Pero su personalidad se moldeó también al lado de su esposo José Juan Suárez, un promotor industrial que supo realizar valiosas apuestas por sectores claves en su ciudad, y con el que formó una amplia familia a la que supo caracterizar con una educación acorde a su misma personalidad. Marimén sabía ser complaciente, pero sin renunciar a su modo de entender el curso de la vida y sus encrucijadas, y a expresar sus pensamientos con claridad, sin dobleces ni engaños. En algunos momentos, su ensimismamiento podía parecernos una postura de distanciamiento caprichoso, de pose obligada, pero esos instantes eran necesaria soledad, abstracción del mundo y sus difíciles oficios. Por ello, su cercanía gozaba de la verdad y alejaba la impostura, mostrándose franca y directa tanto para el justo halago como para la cariñosa reprimenda. Con ocasión de una exposición comisariada por su hija Gracia, me preguntó si había asistido a la inauguración. No supe mentir y balbuceé una disculpa piadosa, que no sirvió de nada, pues me dijo con razón que siempre se debería asistir a las exposiciones de los amigos.

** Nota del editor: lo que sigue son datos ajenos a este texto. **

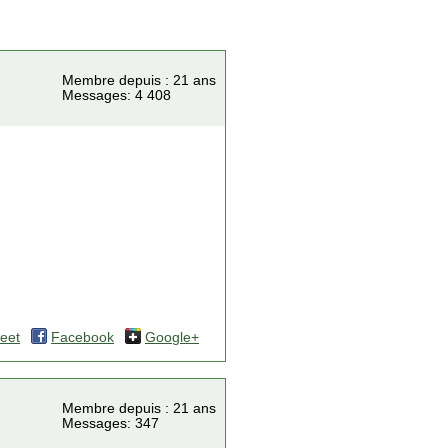
Membre depuis : 21 ans
Messages: 4 408
eet
Facebook
Google+
Membre depuis : 21 ans
Messages: 347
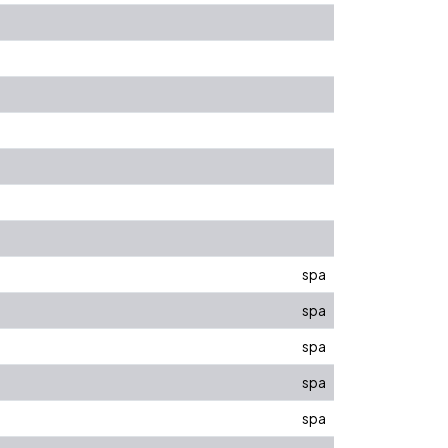
spa
spa
spa
spa
spa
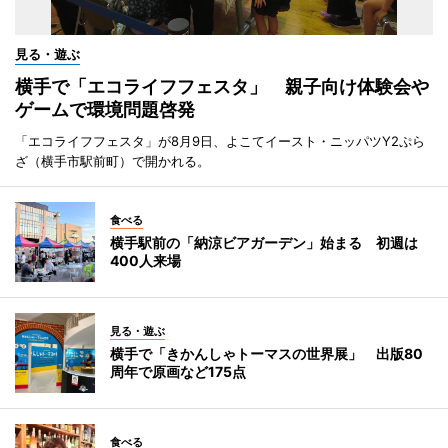
見る・遊ぶ
横手で「エコライフフェスタ」 親子向け体験会や
ゲームで環境問題啓発
「エコライフフェスタ」が8月9日、よこてイースト・ニッパツY2ぷら
ざ（横手市駅前町）で開かれる。
食べる
横手駅前の「納涼ビアガーデン」始まる 初週は
400人来場
見る・遊ぶ
横手で「きかんしゃトーマスの世界展」 出版80
周年で原画など175点
食べる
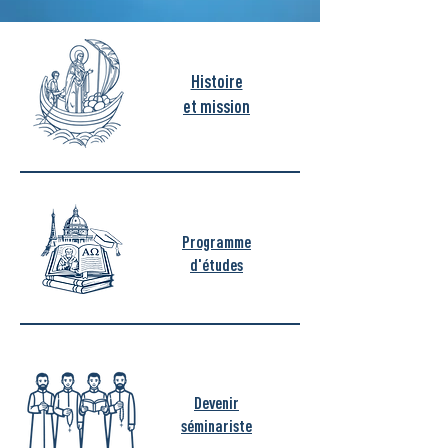
Histoire
et mission
Programme
d'études
Devenir
séminariste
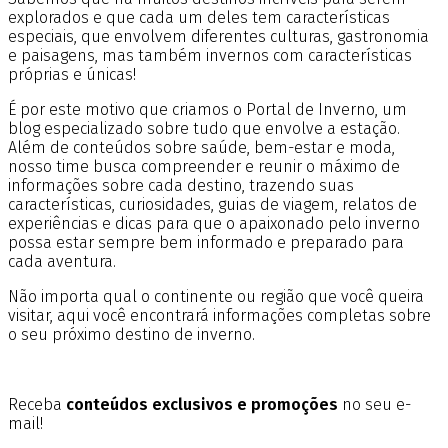
explorados e que cada um deles tem características
especiais, que envolvem diferentes culturas, gastronomia
e paisagens, mas também invernos com características
próprias e únicas!
É por este motivo que criamos o Portal de Inverno, um
blog especializado sobre tudo que envolve a estação.
Além de conteúdos sobre saúde, bem-estar e moda,
nosso time busca compreender e reunir o máximo de
informações sobre cada destino, trazendo suas
características, curiosidades, guias de viagem, relatos de
experiências e dicas para que o apaixonado pelo inverno
possa estar sempre bem informado e preparado para
cada aventura.
Não importa qual o continente ou região que você queira
visitar, aqui você encontrará informações completas sobre
o seu próximo destino de inverno.
Receba
conteúdos exclusivos e promoções
no seu e-
mail!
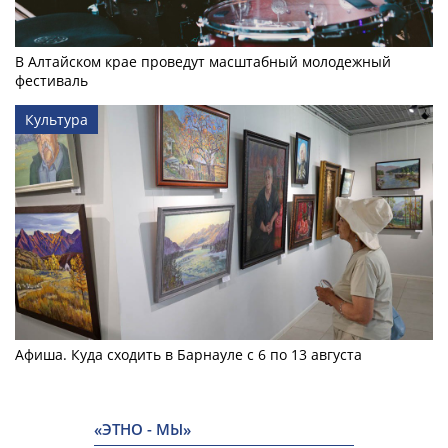
В Алтайском крае проведут масштабный молодежный
фестиваль
Культура
Афиша. Куда сходить в Барнауле с 6 по 13 августа
«ЭТНО - МЫ»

En el ejercicio de su equilibrado matriarcado no hubo fisuras, pero sí huellas imborrables, esos dolores que nunca tienen curación. La muerte de su hijo Juan Botas dobló el sufrimiento, pues a la pérdida del hijo se sumó la desaparición de uno de los artistas más singulares del pasado siglo, cuyo genio creador vino a truncar la enfermedad. La presencia de su obra, reflejo de una vitalidad que parecía inextinguible, era un recordatorio permanente del hijo perdido, a cuya memoria y difusión de su trabajo puso todo su esfuerzo. Juan, como Gracia y el resto de sus hermanas, era el fruto de una educación precisa, de ese entender la vida y el mundo como fuente nutricia de todo cuanto somos y de todo cuanto podemos aportar para alimentarlo en sus auténticos valores, tomando posición clara ante retos e intransigencias sin bajar la cabeza ni sellar la palabra. Y esa idea, ese estar en nuestro tiempo de un modo singular, fue lo que hizo de Marimén Botas una elegante. Un de esos extraños por escasos modelos referenciales que hacían de Gijón más ciudad, más ciudad nuestra en cuanto era capaz de tener entre sus ciudadanos a alguien como ella, en la que se fundían belleza, inteligencia y cercanía en la naturalidad propia de esa elegancia, que es bien escaso y de difícil logro. De ahí este tributo, este recuerdo a quien sin pretenderlo definió una época apasionante de una ciudad como Gijón, y con ella a todos los que tuvimos la suerte de conocerla en sus enseñanzas, en su verdad.